Immediate, poignant and rarely predictable, this searchingly observant work captures a huge terrain of personal aspiration against a shifting historical and social background. Impressive."

Time Out

February 10, 2012

'A versatile and talented writer.'

****

Jo Baker's fourth novel is a multi-generational epic that follows the members of a family as they make their way through the twentieth century. Its fast-flowing style, sparky dialogue and lean narrative hops through decades, taking in wars, deaths, births, hardships and dark family secrets... It's a richly evocative story that Baker brings to a neat close with a defining moment in contemporary British history.
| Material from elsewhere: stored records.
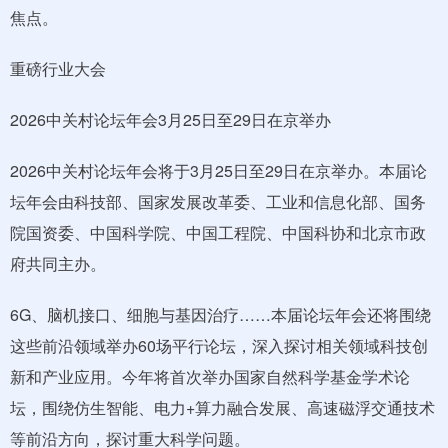
焦点。
重磅行业大会
2026中关村论坛年会3月25日至29日在京举办
2026中关村论坛年会将于3月25日至29日在京举办。本届论
坛年会由科技部、国家发展改革委、工业和信息化部、国务
院国资委、中国科学院、中国工程院、中国科协和北京市政
府共同主办。
6G、脑机接口、细胞与基因治疗……本届论坛年会还将围绕
这些前沿领域举办60场平行论坛，深入探讨相关领域科技创
新和产业应用。今年将首次举办国家自然科学基金学术论
坛，围绕仿生智能、电力+算力融合发展、高速磁浮交通技术
等前沿方向，探讨重大科学问题。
Well crafted and highly readable, The Picture Book places Baker at the top end of the list of emerging, youngish British literary talent."

Independent

February 10, 2012

'Some writers let you know you're in safe hands from the start and Jo Baker is one of them.'

Some writers let you know you're in safe hands from the start and Jo Baker is one of them... There are gripping set-pieces, from childbirth to battlefield, all related in cut-glass prose and embedded with telling period detail. A satisfying generational history, Baker's novel is reminiscent of Margaret Forster's best work."

Financial Times

February 10, 2012

'Jo Baker is a novelist with a gift for intimate and atmospheric storytelling' 

Jo Baker is a novelist with a gift for intimate and atmospheric storytelling. She crafts narratives that are eloquent about the connection between the present and the past ... The Picture Book is Baker's most ambitious work to date. Without being explicitly ghostly, it continues her pronounced interest in the invisible channels of communication between generations ... Baker skillfully delineates the currents of social change and the essential human drama that persists: the intertwining of love and grief, the moments of ecstasy that transfigure banality, and the painful throb of personal loyalty. She writes with conviction and an eye for pregnant detail. The result is an agile, keenly observed novel that evokes the minuscule rewards and disappointments of the everyday."

Daily Mail

February 10, 2012

'Baker's spare, visual prose is a treat to read.'

Spanning almost a century from World War I to the London bombings of 7/7 in 2005, this deeply affecting novel traces four generations of a family ... The novel has cumulative force, the final chapters impressing most. Baker infuses her fluid, descriptive prose with a brilliantly generous squirt of smells. This is a sweeping drama with real emotional depth."